La nuit était tombée depuis longtemps. Eragon se sentait las et Sanya commençait à bâiller. Il sentait qu’il fallait prendre congés. Il se leva donc en disant :
- Il faut aller dormir.
- Tu ne devrais pas rentrer seul durant la nuit. Même pour un Dragonnier, les dangers sont partout, surtout la nuit. Il y a de nombreuses chambres ici, elles ne servent plus à personnes depuis le couvre-feu. Tu pourrais t’y reposer. Elles sont propres. Je continue de les tenir ainsi en espérant pouvoir les voir occupées à nouveau un jour.
- C’est peut-être plus prudent, en effet. Il me faut juste prévenir quelqu’un, ça ne prendra qu’une minute.
- Mais…
Sanya s’interrompit et la regarda. Il resta silencieux un moment immobile. Elle croyait à un malaise ou quelque chose dans ce genre. Mais l’instant suivant, Eragon dit :
- Le message est passé. Veux-tu me montrer ma chambre ?
Elle ne parut pas vraiment rassurée, mais ne posa pas de questions. Pourtant, ce n’était pas l’envie qui lui en manquait. Elle dit simplement :
- Bien sûr, suis-moi.
Sanya alluma une petite lampe à huile et Eragon la suivit à travers l’autre pièce. Ils montèrent l’escalier jusqu’à l’étage, passant devant Eragon, Sanya lui montrait le chemin. Elle commençait à gravir les marches en essayant de ne rien penser de ce qu’elle avait vu un peu plus tôt. Ce fut plus fort qu’elle, elle ralentit le pas et attendit qu’Eragon se porte à son niveau pour lui parler :
- Je sais que je ne devrais pas être si curieuse, mais je suppose que tu ne vis pas seul. Enfin… je veux dire qu’un Dragonnier possède un dragon.
- Posséder est un grand mot. Je suis uni à un dragon, c’est vrai. C’est plus un partage qu’une possession. Et c’est en fait une dragonne !
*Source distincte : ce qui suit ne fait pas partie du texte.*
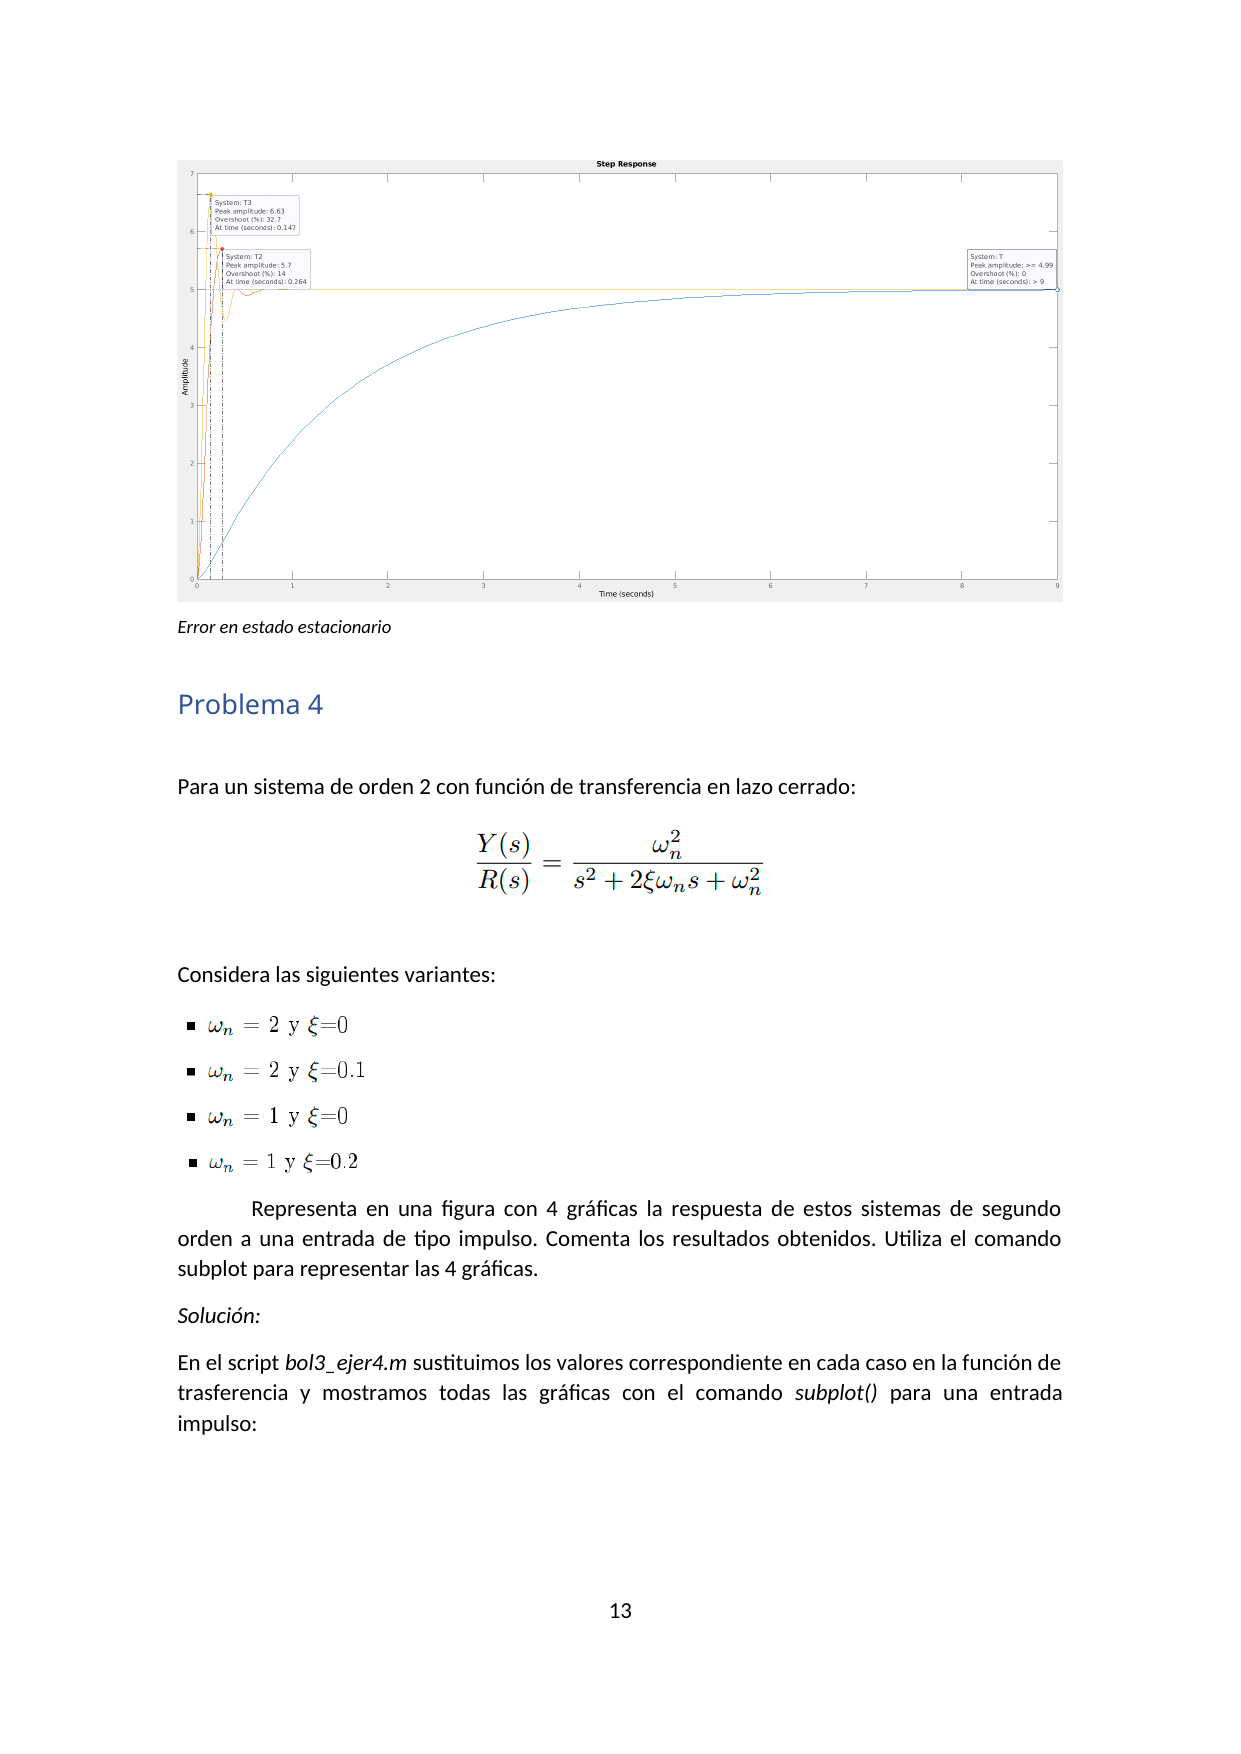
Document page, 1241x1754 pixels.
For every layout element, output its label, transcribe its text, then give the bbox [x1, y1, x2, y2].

- Excuse-moi encore. Je voudrais savoir, est-ce à elle que tu as envoyé ce message ?
- Oui. J’étais sûr que tu me poserais la question. Nous communiquons par la pensée.
- C’est ce qu’il m’avait semblé. Mais pourquoi n’est-elle pas avec toi ?
- Difficile de se balader en ville avec un dragon !
- Oui, bien sûr. Désolé ! Si tu le souhaites, elle pourrait dormir dans la grange, elle est immense et je pense qu’elle aurait assez de place.
- C’est gentil à toi, mais ce ne sera pas utile.
- En fait, je sais que c’est impoli, mais si je te l’ai proposé, c’est que… enfin… j’aurais aimé…
- Tu aurais aimé la voir, c’est ça ?
- Oui. J’ai beaucoup entendu parler des dragons et j’étais… enfin je sais que je ne devrais pas… mais je suis intriguée.
Sanya était un peu honteuse et baissa les yeux sur ses chaussures. Elle regrettait un peu cette curiosité, mais elle avait entendu parler de ces magnifiques bêtes et le désir d’en rencontrer une était le plus fort. Elle n’avait su résister. Elle ne pouvait pas passer à côté de cette formidable opportunité.
Eragon poursuivit :
- Elle me rejoindra demain. Je te la présenterai si tu le souhaites. Mais es-tu sûre de ne pas avoir peur d’elle ?
- Je ne sais pas. Mais je veux essayer. Je sais que je ne devrais pas être aussi curieuse. Je m’en excuse. Mais j’ai toujours rêvé de voir une de ces créatures.
- Elle est bien plus que cela. Elle est… une conscience…
- Je ne connais rien des dragons, excuses-moi si mes propos ne sont pas justes.
- Ce n’est rien. Je comprends. Elle te plaira sûrement, conclut enfin Eragon en souriant.
Sanya souhaita enfin une bonne nuit à Eragon qui remercia Sanya. Il entra dans la chambre et disparut derrière la porte qu’il referma sans bruit.